### Stated task
Locate every line in the items below that contains the word "order", and copy each such line in full.

### Records for processing

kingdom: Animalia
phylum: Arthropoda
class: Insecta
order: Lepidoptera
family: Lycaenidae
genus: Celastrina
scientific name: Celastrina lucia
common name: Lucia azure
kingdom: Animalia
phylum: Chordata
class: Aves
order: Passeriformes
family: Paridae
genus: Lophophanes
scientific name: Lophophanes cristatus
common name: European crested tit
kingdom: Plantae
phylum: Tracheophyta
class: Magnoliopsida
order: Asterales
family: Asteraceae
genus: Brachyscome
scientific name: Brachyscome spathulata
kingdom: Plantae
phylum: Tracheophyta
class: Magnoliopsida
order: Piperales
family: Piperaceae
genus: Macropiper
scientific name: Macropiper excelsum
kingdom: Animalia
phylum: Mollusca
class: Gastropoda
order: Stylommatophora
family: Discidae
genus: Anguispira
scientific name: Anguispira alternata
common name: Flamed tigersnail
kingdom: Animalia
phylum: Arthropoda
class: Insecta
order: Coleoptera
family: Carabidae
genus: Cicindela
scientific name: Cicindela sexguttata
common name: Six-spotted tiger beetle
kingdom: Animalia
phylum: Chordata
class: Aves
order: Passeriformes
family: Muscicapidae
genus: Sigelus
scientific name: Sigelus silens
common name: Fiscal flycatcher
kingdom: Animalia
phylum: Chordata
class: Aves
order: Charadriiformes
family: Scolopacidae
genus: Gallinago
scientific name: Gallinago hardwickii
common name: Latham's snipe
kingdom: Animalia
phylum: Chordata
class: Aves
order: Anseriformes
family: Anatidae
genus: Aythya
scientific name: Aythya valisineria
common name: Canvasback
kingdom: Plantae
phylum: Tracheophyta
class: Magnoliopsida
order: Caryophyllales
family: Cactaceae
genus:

### Result for this exercise
order: Lepidoptera
order: Passeriformes
order: Asterales
order: Piperales
order: Stylommatophora
order: Coleoptera
order: Passeriformes
order: Charadriiformes
order: Anseriformes
order: Caryophyllales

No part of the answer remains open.